■ Exercise requirements
Restate word for word only the lines running from the one with "을 한눈에 파악할 수 있도록 관련 정보를 제공하며, 이를" to the end of the data, both ends included. Omit any pictures.

■ Task data
---

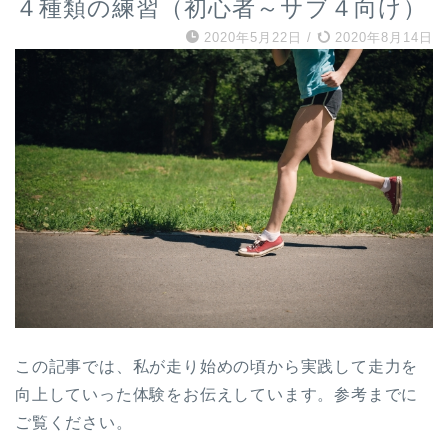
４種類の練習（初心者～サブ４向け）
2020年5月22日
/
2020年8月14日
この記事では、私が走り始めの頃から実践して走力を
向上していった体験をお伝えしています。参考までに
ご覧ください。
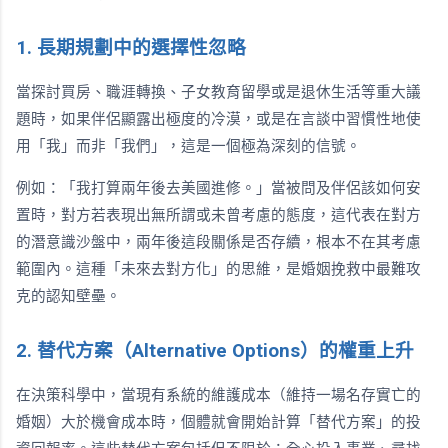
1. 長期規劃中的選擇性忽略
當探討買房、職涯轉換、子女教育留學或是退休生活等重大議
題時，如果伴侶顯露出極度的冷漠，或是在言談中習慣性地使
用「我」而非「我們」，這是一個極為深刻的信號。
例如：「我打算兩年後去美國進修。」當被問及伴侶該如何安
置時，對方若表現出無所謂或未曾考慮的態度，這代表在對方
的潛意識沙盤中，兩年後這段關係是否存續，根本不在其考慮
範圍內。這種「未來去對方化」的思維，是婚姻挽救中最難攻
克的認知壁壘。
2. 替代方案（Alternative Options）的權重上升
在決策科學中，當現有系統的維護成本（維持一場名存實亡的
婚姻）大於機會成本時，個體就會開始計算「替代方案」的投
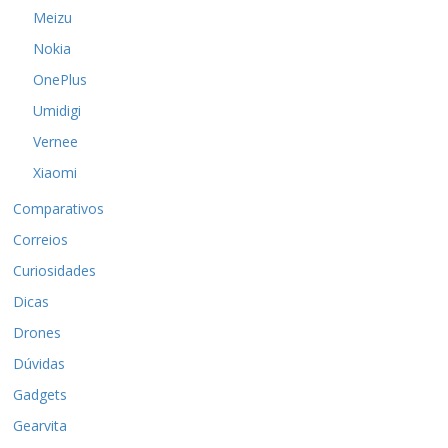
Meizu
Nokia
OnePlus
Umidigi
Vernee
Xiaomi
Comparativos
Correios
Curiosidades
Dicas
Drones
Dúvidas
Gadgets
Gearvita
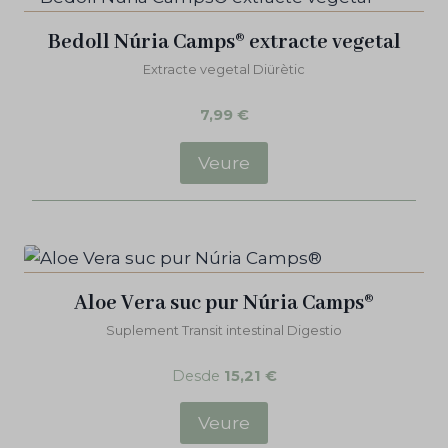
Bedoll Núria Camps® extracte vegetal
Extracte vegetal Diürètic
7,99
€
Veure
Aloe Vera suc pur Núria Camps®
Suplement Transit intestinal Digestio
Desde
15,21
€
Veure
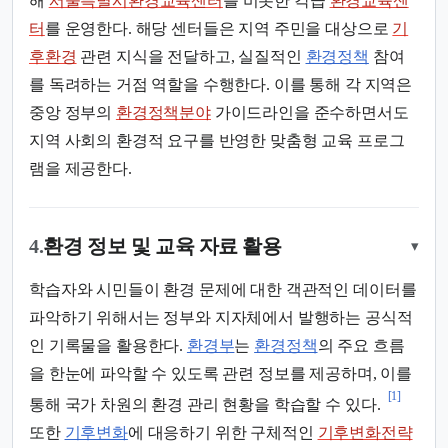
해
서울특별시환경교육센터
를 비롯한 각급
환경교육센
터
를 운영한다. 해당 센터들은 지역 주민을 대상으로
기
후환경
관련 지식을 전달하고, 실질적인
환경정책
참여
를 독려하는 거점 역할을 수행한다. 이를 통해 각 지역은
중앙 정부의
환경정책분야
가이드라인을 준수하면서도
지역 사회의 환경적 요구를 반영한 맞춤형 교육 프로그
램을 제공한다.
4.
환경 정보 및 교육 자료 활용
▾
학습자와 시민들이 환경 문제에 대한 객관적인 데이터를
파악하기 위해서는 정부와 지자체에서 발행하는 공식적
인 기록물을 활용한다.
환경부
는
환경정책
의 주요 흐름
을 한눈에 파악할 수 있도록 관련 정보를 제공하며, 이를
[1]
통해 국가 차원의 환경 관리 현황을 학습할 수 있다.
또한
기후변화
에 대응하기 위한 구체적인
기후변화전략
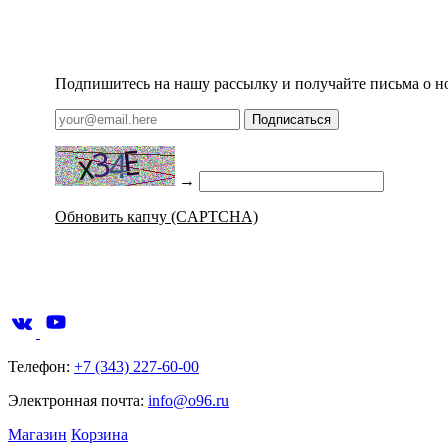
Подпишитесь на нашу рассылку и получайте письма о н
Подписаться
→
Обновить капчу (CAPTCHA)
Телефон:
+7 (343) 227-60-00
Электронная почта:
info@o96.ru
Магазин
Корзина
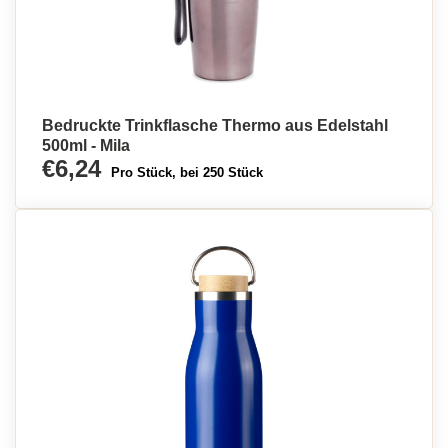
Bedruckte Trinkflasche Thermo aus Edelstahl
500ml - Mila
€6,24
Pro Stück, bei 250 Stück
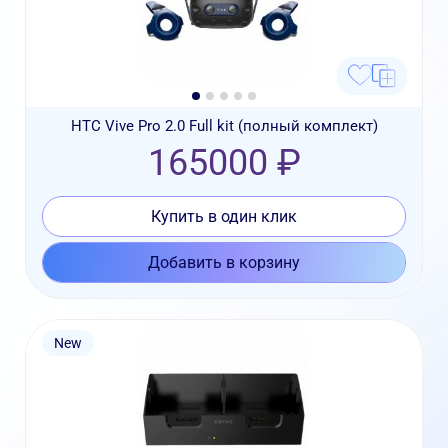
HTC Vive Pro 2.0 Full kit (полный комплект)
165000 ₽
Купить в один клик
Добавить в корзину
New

---

■ Exercise response
을 한눈에 파악할 수 있도록 관련 정보를 제공하며, 이를
[1]
통해 국가 차원의 환경 관리 현황을 학습할 수 있다.
또한
기후변화
에 대응하기 위한 구체적인
기후변화전략
Подпишитесь на нашу рассылку и получайте письма о н
Подписаться
→
Обновить капчу (CAPTCHA)
Телефон:
+7 (343) 227-60-00
Электронная почта:
info@o96.ru
Магазин
Корзина
Bedruckte Trinkflasche Thermo aus Edelstahl
500ml - Mila
€6,24
Pro Stück, bei 250 Stück
HTC Vive Pro 2.0 Full kit (полный комплект)
165000 ₽
Купить в один клик
Добавить в корзину
New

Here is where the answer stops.